La mauvaise qualité des semences dont se plaignent les paysans ne se limite pas uniquement à Kaolack. Dans le Ndoukoumane aussi, il est le principal sujet de discussion. Les acteurs ne cessent de se lamenter de ce qu’ils ont reçu. Dans les départements de Kaffrine et Birkelane, les cultivateurs sont quasi unanimes. Certains ont pris les semences, faute de mieux ou pour en faire un autre usage, d’autres ont préféré ne pas y toucher. À Kathiote, chef-lieu de commune, un jeune père de famille avoue avoir pris sa part, malgré lui. ‘’C’est une très mauvaise qualité. Mais que faire ? Nous n’avons pas d’alternative. C’est comme quelqu’un qui tombe dans un puits, même si vous lui tendez un couteau, il s’y agrippe. Une infime partie pourra être semée. Pour le reste, ce sera pour la cuisson’’, soutient-il.
Si l’on en croit les paysans, les graines sont de petite taille, elles ne sont pas pleines dans la coque. Ce qui fait que beaucoup d’entre eux préfèrent ne pas les semer pour ne pas prendre de risques. Une bonne partie de ceux qui sont partis encaisser leur quota l’ont fait en ayant une autre idée dans la tête. Soit ils se disent que ça peut servir de condiments, soit ils décident de le revendre. Ils sont nombreux à avoir pris cette dernière option. Les commerçants comptent d’ailleurs en profiter. Ce sont surtout eux qui rachètent ces quantités dont les paysans ne veulent pas.
En fait, du fait que les semences sont subventionnées par l’Etat, le kilogramme coûte moins cher que le prix sur le marché. L’Etat les cède à raison de 150 F le kilo. Mais à Kaffrine, les commerçants proposent 25 F de plus sur chaque kilo, soit 175 F. Ainsi, certains paysans ont préféré récupérer puis revendre à un prix supérieur pour aller acheter d’autres graines jugées de meilleure qualité. ‘’Nous sommes allés prendre l’arachide, mais il n’y a rien dans la coque. Nous l’avons revendue. Nous ne pouvons pas semer de telles graines’’, soutient Mamadou Ba du village de Ngodiba.
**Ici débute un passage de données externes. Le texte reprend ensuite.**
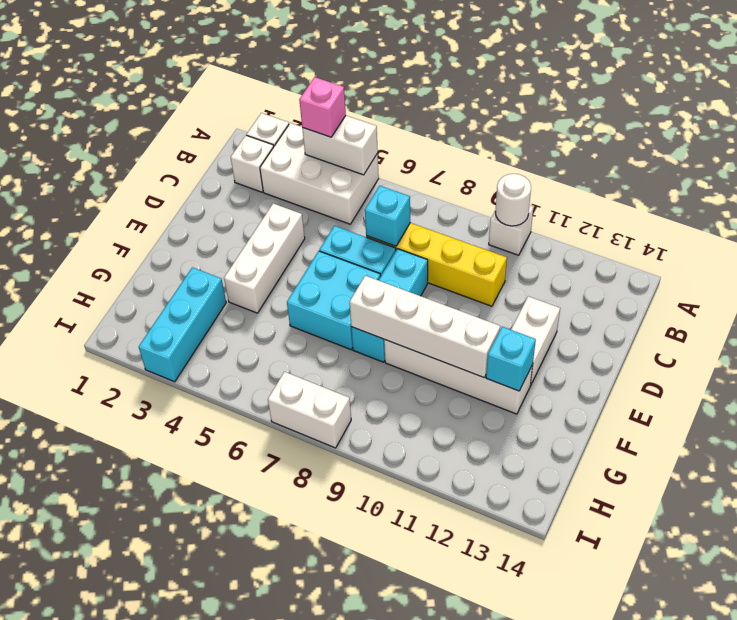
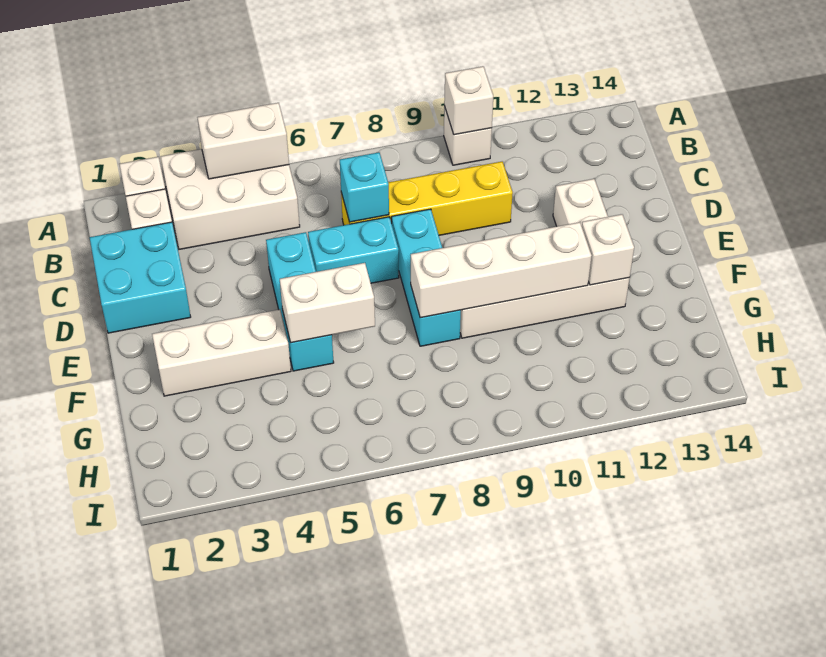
pink 1x1 brick [299,77,346,137] -> none
white 1x1 round brick [496,174,531,226] -> white 1x1 brick [444,66,493,135]
white 1x3 brick [224,204,305,313] -> white 1x3 brick turned to [152,309,291,396]
cyan 2x2 brick [287,251,381,350] -> cyan 2x2 brick moved to [90,222,191,333]
cyan 1x1 brick [486,327,536,391] -> white 1x1 brick [582,214,634,285]
cyan 1x3 brick [139,267,226,382] -> cyan 1x3 brick moved to [266,232,334,371]
white 1x2 brick [268,372,351,448] -> white 1x2 brick moved to [280,263,375,343]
Et comme ce qu’il a ne lui suffit pas, il est allé vendre l’un de ses deux chevaux pour avoir une quantité suffisante de semences. Ceux qui n’ont pas ces moyens alternatifs se trouvent au finish avec des quantités presque insignifiantes pour l’arachide et comptent se rabattre sur d’autres filières comme le maïs ou le sorgho.
‘’Puisque je ne peux pas les semer, j’ai choisi de ne pas prendre’’
D’autres, par contre, n’ont pas jugé nécessaire d’aller prendre leur part. El Hadji Diané, cet autre habitant du village de Ngodiba, en fait partie. ‘’Puisque je ne peux pas les semer, j’ai choisi de ne pas prendre. Ça ne sert à rien d’aller les récupérer pour des bénéfices minimes’’, souligne-t-il. Ce rejet des semences de la part des paysans a occasionné un renchérissement des prix de l’arachide. Le kilogramme de la graine sélectionnée qui se vendait à 550 voire 600 F à une semaine de la Korité a connu actuellement une hausse de 25%. Pas plus tard qu’hier, au marché hebdomadaire de Birkelane, le kilo s’échangeait à 800 F Cfa. Une autre variété à cycle court (fouré en wolof) est cédée à 1000 F contre 700 F, il y a deux semaines. Autant dire que c’est déjà mal embarqué, surtout que l’engrais n’est pas encore à la disposition des paysans, alors que les travaux ont démarré dans le Ndoukoumane, depuis le lendemain de la Korité.